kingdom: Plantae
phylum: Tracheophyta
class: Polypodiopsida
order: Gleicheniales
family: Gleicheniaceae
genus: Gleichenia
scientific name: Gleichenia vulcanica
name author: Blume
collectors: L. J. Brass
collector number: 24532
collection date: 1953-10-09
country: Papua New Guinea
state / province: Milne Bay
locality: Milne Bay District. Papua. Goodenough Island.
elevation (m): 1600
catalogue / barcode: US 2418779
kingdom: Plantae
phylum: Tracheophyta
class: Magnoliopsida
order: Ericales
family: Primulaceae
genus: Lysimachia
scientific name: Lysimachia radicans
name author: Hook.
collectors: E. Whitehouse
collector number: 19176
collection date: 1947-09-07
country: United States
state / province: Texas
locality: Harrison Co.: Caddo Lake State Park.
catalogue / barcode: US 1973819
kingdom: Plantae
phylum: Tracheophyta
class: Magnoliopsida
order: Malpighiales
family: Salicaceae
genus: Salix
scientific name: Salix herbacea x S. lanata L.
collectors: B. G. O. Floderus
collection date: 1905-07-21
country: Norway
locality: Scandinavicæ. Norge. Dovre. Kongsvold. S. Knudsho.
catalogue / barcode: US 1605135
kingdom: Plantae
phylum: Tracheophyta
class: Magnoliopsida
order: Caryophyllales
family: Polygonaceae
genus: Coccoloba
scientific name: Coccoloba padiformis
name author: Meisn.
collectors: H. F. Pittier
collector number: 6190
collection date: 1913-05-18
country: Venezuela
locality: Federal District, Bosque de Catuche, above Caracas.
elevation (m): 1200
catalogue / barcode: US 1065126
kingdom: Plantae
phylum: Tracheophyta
--------------------------------------------------
## [Tâche courte]
Repérez dans les enregistrements ci-dessus chaque ligne qui contient le mot « date » et recopiez-la, s'il vous plaît. La casse compte.

## [Réponse correcte]
collection date: 1953-10-09
collection date: 1947-09-07
collection date: 1905-07-21
collection date: 1913-05-18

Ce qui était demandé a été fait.